多摄像头三维多目标跟踪的时空建模：站在过去和未来之间 (Standing Between Past and Future: Spatio-Temporal Modeling for Multi-Camera 3D Multi-Object Tracking)

This work proposes an end-to-end multi-camera 3D multi-object tracking (MOT) framework. It emphasizes spatio-temporal continuity and integrates both past and future reasoning for tracked objects. Thus, we name it "Past-and-Future reasoning for Tracking" (PF-Track). Specifically, our method adapts the "tracking by attention" framework and represents tracked instances coherently over time with object queries. To explicitly use historical cues, our "Past Reasoning" module learns to refine the tracks and enhance the object features by cross-attending to queries from previous frames and other objects. The "Future Reasoning" module digests historical information and predicts robust future trajectories. In the case of long-term occlusions, our method maintains the object positions and enables re-association by integrating motion predictions. On the nuScenes dataset, our method improves AMOTA by a large margin and remarkably reduces ID-Switches by 90% compared to prior approaches, which is an order of magnitude less. The code and models are made available at https://github.com/TRI-ML/PF-Track.

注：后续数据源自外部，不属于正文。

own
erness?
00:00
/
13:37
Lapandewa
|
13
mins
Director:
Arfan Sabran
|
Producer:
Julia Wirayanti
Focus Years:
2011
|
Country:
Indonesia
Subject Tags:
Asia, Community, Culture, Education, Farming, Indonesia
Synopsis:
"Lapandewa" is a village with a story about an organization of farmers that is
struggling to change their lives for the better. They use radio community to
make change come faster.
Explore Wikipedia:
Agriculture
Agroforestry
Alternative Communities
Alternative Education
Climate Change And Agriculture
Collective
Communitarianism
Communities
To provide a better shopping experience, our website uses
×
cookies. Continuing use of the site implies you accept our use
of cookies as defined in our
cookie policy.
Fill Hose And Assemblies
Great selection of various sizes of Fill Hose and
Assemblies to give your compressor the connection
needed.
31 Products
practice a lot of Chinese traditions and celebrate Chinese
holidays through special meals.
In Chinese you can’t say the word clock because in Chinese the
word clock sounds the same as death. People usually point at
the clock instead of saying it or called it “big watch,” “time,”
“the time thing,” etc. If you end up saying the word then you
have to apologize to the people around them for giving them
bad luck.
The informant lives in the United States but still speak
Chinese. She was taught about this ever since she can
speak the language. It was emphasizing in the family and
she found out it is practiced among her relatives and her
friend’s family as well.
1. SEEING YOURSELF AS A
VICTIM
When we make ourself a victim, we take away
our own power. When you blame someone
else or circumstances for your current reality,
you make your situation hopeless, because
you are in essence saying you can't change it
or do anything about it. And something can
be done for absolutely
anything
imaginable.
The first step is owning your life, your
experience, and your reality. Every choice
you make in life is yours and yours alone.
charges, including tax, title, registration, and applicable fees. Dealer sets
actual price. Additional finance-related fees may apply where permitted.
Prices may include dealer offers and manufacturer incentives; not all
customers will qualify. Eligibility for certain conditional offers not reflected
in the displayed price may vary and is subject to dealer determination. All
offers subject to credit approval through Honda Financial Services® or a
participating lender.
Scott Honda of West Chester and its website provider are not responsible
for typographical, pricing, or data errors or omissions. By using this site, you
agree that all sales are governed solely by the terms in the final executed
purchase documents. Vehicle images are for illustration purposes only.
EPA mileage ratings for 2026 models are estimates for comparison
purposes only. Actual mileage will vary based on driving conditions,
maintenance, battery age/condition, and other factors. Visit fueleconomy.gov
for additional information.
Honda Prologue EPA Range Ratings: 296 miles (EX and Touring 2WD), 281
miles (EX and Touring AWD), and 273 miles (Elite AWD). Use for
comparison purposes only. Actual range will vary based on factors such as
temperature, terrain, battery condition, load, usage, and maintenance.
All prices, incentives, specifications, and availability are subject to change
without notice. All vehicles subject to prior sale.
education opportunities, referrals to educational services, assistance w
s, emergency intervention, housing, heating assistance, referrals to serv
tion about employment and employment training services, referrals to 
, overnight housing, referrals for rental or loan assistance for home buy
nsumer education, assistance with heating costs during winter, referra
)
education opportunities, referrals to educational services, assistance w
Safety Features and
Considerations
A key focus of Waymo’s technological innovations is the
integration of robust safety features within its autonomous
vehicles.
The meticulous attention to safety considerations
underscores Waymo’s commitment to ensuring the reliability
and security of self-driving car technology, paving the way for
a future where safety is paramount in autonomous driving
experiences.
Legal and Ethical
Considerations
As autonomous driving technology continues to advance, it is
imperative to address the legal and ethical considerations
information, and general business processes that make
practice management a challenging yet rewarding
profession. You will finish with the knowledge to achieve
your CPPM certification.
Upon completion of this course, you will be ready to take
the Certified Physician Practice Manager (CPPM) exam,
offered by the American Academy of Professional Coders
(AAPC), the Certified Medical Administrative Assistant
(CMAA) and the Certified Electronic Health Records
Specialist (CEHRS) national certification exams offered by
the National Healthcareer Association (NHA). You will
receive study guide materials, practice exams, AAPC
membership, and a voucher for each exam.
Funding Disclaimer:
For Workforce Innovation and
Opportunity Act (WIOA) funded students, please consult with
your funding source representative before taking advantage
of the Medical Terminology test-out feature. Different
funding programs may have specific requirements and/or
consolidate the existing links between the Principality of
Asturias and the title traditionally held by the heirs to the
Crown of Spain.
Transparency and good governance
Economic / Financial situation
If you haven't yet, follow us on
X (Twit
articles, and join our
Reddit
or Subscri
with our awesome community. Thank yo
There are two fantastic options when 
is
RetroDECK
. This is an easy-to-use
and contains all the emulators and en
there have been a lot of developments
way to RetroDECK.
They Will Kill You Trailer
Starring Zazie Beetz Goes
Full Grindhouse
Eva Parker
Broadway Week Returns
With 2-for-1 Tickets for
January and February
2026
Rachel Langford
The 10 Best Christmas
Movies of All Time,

翻译：本文提出了一种端到端的多摄像头三维多目标跟踪（MOT）框架。强调时空连续性，并集成了对跟踪对象的过去和未来推理。因此，我们将其命名为“过去和未来推理跟踪”（PF-Track）。具体而言，我们的方法采用“注意力跟踪”框架，使用对象查询在时间上一致地表示跟踪的实例。为了明确使用历史线索，我们的“过去推理”模块学习精细化的轨迹并通过交叉关注以前帧和其他对象的查询来增强对象特征。 “未来推理”模块消化历史信息并预测强大的未来轨迹。在长时间的遮挡情况下，我们的方法维护对象位置并通过整合运动预测来实现重新关联。在nuScenes数据集上，相比之前的方法，我们的方法大幅提高了AMOTA，并显著减少了ID-Switches，降低了10倍。代码和模型已在https://github.com/TRI-ML/PF-Track上提供。